_GIVEN INFORMATION_
------------------------
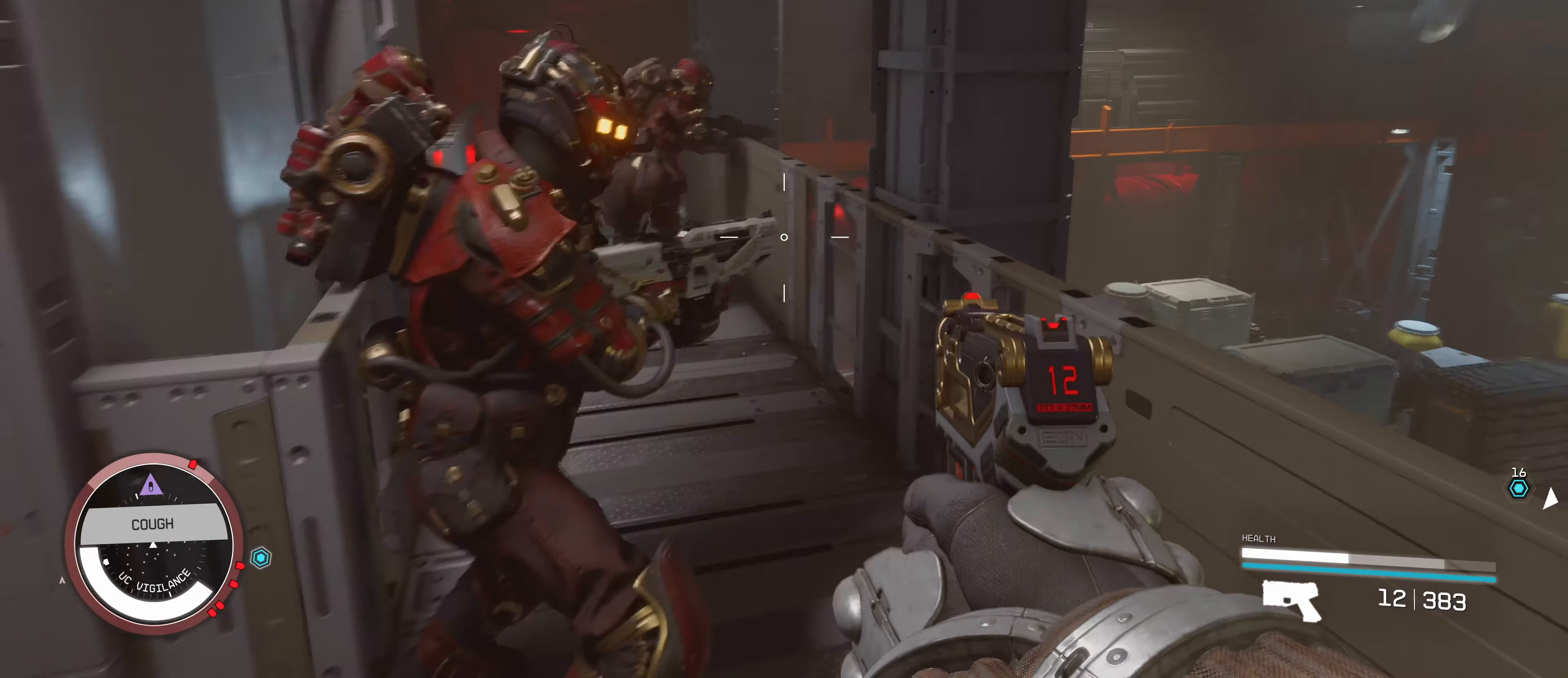
{"keys": ["a", "w"], "mouse": [], "events": [[83, "a", "down"]]}
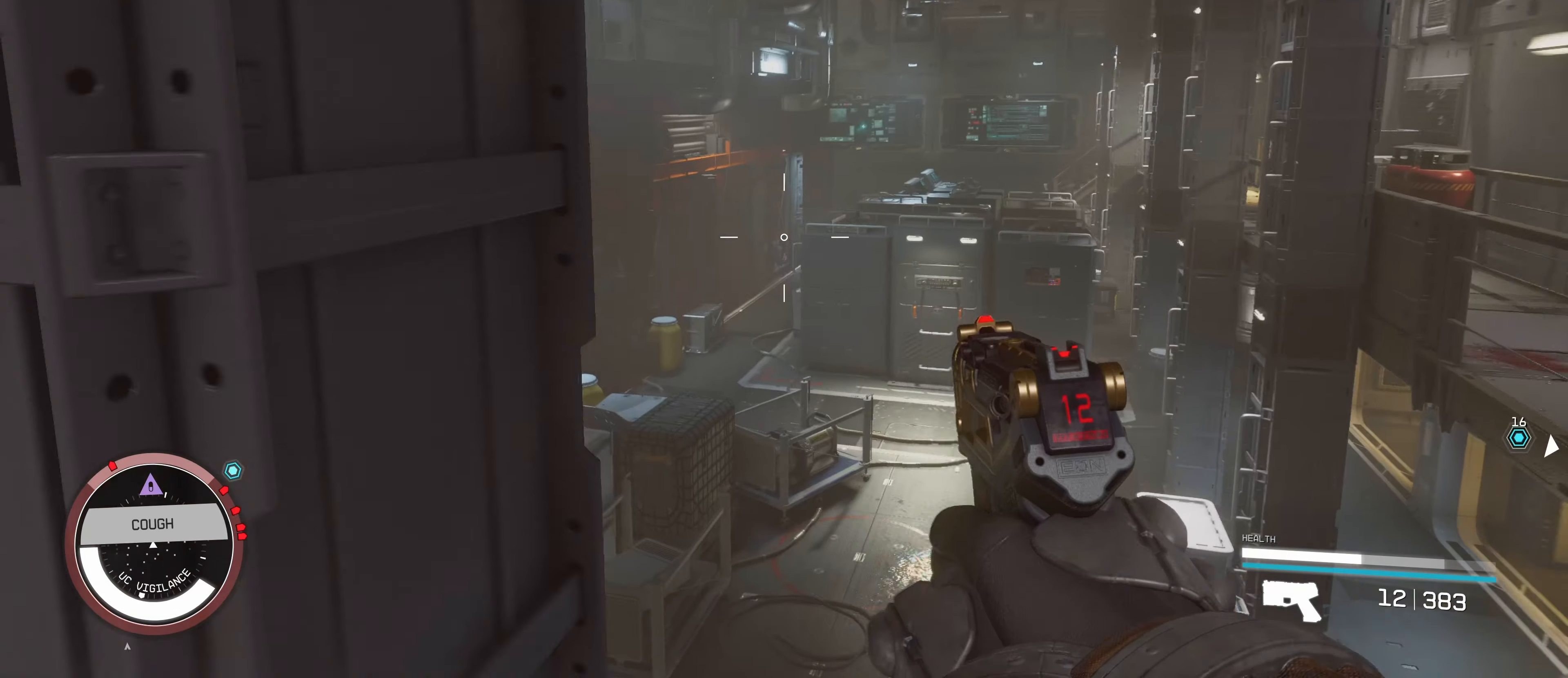
{"keys": ["a"], "mouse": [], "events": [[33, "w", "up"]]}
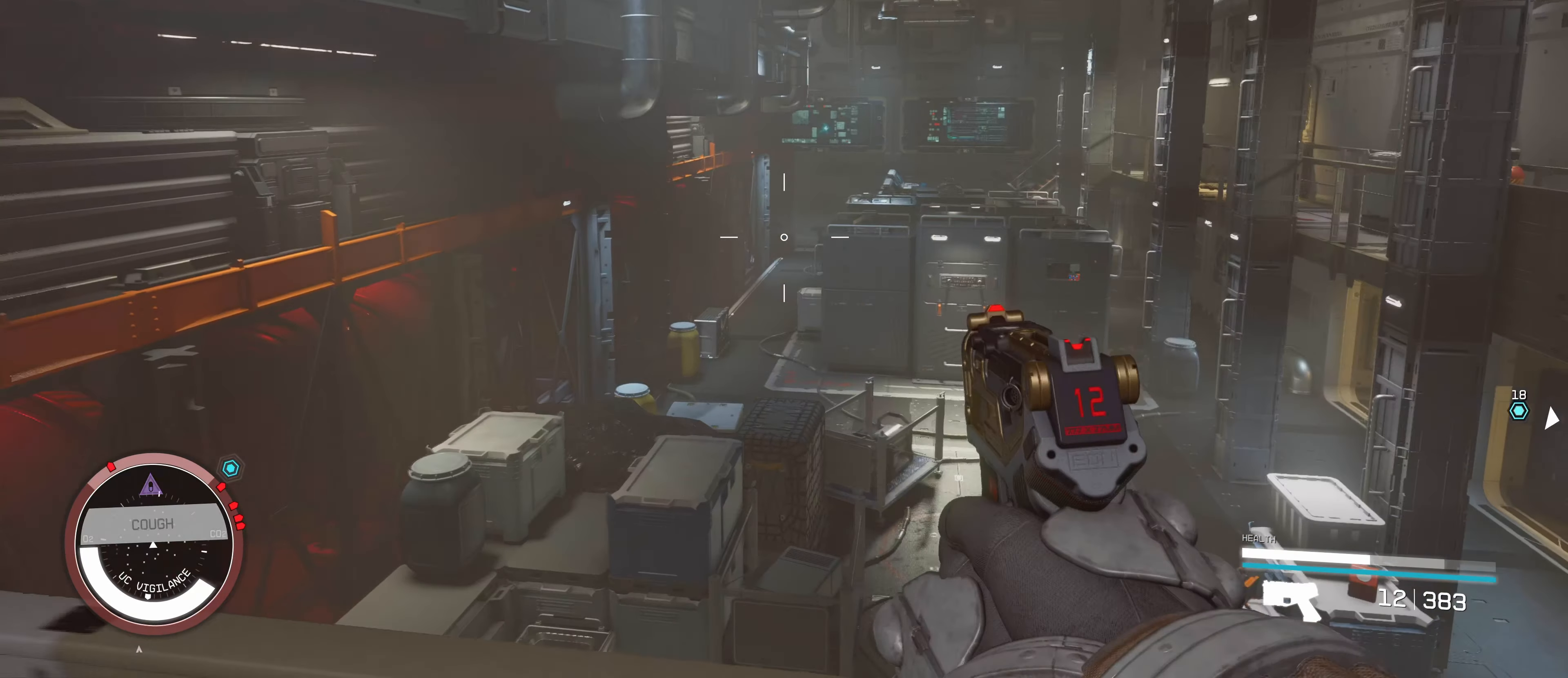
{"keys": ["a"], "mouse": [], "events": []}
------------------------
_YOUR OBJECTIVE_
The whole listing should be restated word for word, with no pictures.

_EXERCISE SOLUTION_
{"keys": ["a", "w"], "mouse": [], "events": [[83, "a", "down"]]}
{"keys": ["a"], "mouse": [], "events": [[33, "w", "up"]]}
{"keys": ["a"], "mouse": [], "events": []}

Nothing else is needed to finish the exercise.